» Instruction A:
Using the text on the African Continental Free Trade Area, answer these:
(i) In which city and country was the Agreement establishing the AfCFTA signed?
(ii) On what date did trading under the AfCFTA regime begin?
(iii) Where was the 18th ordinary Session of the Assembly of Heads of State and Government held?

» Text shown:
>> start

The African Continental Free Trade Area
The African Continental Free Trade Area (AfCFTA) is one of the Flagship Projects of Agenda 2063 Africa’s development framework. The AfCFTA was approved by the 18th ordinary Session of Assembly of Heads of State and Government, held in Addis Ababa, Ethiopia in January 2012 which adopted the decision to establish an African Continental Free Trade Area and the Action Plan for Boosting intra-African trade as a key initiatives whose implementation would promote socio-economic growth development . The AfCFTA aims at accelerating intra-African trade and boosting Africa’s trading position in the global market by strengthening Africa’s common voice and policy space in global trade negotiations.
The objectives of the AfCFTA are to:
- Create a single market for goods, services, facilitated by movement of persons in order to deepen the economic integration of the African continent and in accordance with the Pan African Vision of “An integrated, prosperous and peaceful Africa” enshrined in Agenda 2063;
- Create a liberalised market for goods and services through successive rounds of negotiations;
- Contribute to the movement of capital and natural resources and facilitate investments building on the initiatives and developments being undertaken by the State Parties and RECs;
- Lay the foundation for the establishment of a Continental Customs Union at a later stage;
- Promote and attain sustainable and inclusive socio-economic development, gender equality and structural transformation of the State Parties;
- Enhance the competitiveness of the economies of State Parties within the continent and the global market;
- Promote industrial development through diversification and regional value chain development, agricultural development and food security;
- Resolve the challenges of multiple and overlapping memberships and expedite the regional and continental integration processes
The Agreement establishing the AfCFTA was signed on 21st March in Kigali, Rwanda. The AfCFTA entered into force on 30th May 2019 and the Operational Instruments governing trade under the AFCFTA regime were launched in Niamey, Niger in July 2019. Trading under the AfCFTA regime commenced on 1st January 2021.
Protocols to the Agreement Establishing the AfCFTA include:
- The Protocol on Trade in Goods
- The Protocol on Trade in Services
- The Protocol on Rules & Procedure on the settlement of disputes
- The Protocol Investment.

>> end

» Instruction B: Please copy the listing word for word, from the line with "order: Fabales" to the line with "locality: Northern Territory, Tributary", including both of those lines.

» Supplied data:
>> start

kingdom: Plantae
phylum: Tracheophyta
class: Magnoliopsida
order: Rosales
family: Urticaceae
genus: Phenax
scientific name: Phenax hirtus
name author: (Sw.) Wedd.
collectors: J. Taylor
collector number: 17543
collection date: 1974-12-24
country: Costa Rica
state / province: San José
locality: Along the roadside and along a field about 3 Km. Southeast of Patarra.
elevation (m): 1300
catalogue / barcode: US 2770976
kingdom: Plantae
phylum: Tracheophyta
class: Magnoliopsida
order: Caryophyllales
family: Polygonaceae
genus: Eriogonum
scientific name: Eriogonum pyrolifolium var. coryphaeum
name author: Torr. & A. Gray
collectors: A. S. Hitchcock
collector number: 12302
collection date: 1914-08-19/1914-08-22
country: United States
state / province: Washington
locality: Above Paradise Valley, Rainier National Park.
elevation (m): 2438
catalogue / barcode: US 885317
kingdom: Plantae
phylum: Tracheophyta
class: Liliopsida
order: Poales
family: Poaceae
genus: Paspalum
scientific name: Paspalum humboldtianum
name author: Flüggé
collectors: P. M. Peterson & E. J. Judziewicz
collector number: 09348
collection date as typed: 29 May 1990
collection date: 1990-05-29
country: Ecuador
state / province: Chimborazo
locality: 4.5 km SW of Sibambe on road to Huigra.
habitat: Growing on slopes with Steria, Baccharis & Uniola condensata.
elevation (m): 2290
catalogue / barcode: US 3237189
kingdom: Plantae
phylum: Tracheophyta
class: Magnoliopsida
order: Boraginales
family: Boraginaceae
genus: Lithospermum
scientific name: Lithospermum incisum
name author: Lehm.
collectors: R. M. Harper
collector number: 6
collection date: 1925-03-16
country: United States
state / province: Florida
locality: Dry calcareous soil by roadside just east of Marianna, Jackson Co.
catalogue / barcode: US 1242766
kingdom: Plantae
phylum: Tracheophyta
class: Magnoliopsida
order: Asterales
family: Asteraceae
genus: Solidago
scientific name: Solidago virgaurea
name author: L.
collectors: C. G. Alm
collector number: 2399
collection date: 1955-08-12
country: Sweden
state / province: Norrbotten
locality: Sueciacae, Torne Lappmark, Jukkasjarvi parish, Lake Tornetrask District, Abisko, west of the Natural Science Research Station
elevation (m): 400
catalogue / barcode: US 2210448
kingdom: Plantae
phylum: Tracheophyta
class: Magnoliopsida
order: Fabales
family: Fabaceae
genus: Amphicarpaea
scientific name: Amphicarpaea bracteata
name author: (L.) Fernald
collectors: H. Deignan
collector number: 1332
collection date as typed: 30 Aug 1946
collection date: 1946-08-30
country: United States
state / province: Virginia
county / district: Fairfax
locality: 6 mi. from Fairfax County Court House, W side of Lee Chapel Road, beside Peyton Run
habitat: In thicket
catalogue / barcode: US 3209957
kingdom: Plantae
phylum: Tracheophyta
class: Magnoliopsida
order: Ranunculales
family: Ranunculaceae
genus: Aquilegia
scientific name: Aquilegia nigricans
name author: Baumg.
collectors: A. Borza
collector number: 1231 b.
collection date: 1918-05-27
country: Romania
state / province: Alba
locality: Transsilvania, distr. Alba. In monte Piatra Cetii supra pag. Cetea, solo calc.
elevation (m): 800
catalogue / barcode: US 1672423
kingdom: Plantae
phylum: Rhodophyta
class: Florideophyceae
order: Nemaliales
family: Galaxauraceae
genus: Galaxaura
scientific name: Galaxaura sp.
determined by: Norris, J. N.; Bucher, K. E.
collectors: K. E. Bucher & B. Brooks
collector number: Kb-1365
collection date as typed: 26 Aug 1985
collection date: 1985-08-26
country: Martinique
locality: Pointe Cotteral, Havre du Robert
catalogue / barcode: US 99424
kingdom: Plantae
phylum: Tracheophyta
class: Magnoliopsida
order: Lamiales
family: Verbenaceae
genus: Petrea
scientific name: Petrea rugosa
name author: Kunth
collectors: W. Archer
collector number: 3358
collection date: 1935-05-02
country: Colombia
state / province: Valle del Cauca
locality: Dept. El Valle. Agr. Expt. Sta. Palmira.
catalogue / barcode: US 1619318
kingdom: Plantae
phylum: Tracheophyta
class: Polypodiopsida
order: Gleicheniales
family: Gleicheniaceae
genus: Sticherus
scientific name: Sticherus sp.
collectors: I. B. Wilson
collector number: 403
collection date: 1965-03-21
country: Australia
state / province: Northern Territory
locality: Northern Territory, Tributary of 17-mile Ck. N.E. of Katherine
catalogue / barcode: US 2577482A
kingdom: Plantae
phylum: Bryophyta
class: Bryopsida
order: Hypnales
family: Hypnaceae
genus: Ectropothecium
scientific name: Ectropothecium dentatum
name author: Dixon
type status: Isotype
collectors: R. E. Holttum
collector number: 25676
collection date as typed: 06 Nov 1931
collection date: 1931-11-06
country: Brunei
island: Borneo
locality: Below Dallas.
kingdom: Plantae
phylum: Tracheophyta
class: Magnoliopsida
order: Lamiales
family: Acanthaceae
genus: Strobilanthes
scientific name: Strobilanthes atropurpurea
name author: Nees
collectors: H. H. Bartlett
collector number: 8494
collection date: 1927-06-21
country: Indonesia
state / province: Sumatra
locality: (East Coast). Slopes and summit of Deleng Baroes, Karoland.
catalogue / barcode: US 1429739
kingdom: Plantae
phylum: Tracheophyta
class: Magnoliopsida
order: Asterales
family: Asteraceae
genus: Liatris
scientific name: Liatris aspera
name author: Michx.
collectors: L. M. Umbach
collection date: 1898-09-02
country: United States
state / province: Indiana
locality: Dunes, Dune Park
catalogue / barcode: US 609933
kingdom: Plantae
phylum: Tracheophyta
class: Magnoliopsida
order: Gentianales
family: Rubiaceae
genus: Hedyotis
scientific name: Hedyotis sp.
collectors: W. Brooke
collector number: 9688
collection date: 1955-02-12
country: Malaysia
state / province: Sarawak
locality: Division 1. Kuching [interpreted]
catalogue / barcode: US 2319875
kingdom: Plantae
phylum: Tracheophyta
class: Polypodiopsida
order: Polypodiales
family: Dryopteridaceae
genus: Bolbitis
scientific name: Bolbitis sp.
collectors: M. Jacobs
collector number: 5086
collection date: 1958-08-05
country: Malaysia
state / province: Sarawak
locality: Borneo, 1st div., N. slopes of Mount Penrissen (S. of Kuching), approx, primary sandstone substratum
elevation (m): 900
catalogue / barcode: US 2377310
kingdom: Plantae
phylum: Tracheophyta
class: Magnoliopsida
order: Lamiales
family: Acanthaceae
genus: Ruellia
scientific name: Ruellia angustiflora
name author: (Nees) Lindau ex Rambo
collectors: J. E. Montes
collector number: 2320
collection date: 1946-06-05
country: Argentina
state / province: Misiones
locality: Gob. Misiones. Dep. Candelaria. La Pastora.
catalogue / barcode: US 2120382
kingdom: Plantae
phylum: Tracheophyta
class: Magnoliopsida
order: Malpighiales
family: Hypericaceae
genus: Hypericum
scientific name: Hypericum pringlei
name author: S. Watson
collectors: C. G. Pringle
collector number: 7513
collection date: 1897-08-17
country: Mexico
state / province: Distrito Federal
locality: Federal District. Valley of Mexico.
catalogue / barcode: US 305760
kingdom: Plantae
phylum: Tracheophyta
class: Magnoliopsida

>> end

» Written response A:
(i) Kigali, Rwanda
(ii) 1st January 2021
(iii) Addis Ababa, Ethiopia

» Written response B:
order: Fabales
family: Fabaceae
genus: Amphicarpaea
scientific name: Amphicarpaea bracteata
name author: (L.) Fernald
collectors: H. Deignan
collector number: 1332
collection date as typed: 30 Aug 1946
collection date: 1946-08-30
country: United States
state / province: Virginia
county / district: Fairfax
locality: 6 mi. from Fairfax County Court House, W side of Lee Chapel Road, beside Peyton Run
habitat: In thicket
catalogue / barcode: US 3209957
kingdom: Plantae
phylum: Tracheophyta
class: Magnoliopsida
order: Ranunculales
family: Ranunculaceae
genus: Aquilegia
scientific name: Aquilegia nigricans
name author: Baumg.
collectors: A. Borza
collector number: 1231 b.
collection date: 1918-05-27
country: Romania
state / province: Alba
locality: Transsilvania, distr. Alba. In monte Piatra Cetii supra pag. Cetea, solo calc.
elevation (m): 800
catalogue / barcode: US 1672423
kingdom: Plantae
phylum: Rhodophyta
class: Florideophyceae
order: Nemaliales
family: Galaxauraceae
genus: Galaxaura
scientific name: Galaxaura sp.
determined by: Norris, J. N.; Bucher, K. E.
collectors: K. E. Bucher & B. Brooks
collector number: Kb-1365
collection date as typed: 26 Aug 1985
collection date: 1985-08-26
country: Martinique
locality: Pointe Cotteral, Havre du Robert
catalogue / barcode: US 99424
kingdom: Plantae
phylum: Tracheophyta
class: Magnoliopsida
order: Lamiales
family: Verbenaceae
genus: Petrea
scientific name: Petrea rugosa
name author: Kunth
collectors: W. Archer
collector number: 3358
collection date: 1935-05-02
country: Colombia
state / province: Valle del Cauca
locality: Dept. El Valle. Agr. Expt. Sta. Palmira.
catalogue / barcode: US 1619318
kingdom: Plantae
phylum: Tracheophyta
class: Polypodiopsida
order: Gleicheniales
family: Gleicheniaceae
genus: Sticherus
scientific name: Sticherus sp.
collectors: I. B. Wilson
collector number: 403
collection date: 1965-03-21
country: Australia
state / province: Northern Territory
locality: Northern Territory, Tributary of 17-mile Ck. N.E. of Katherine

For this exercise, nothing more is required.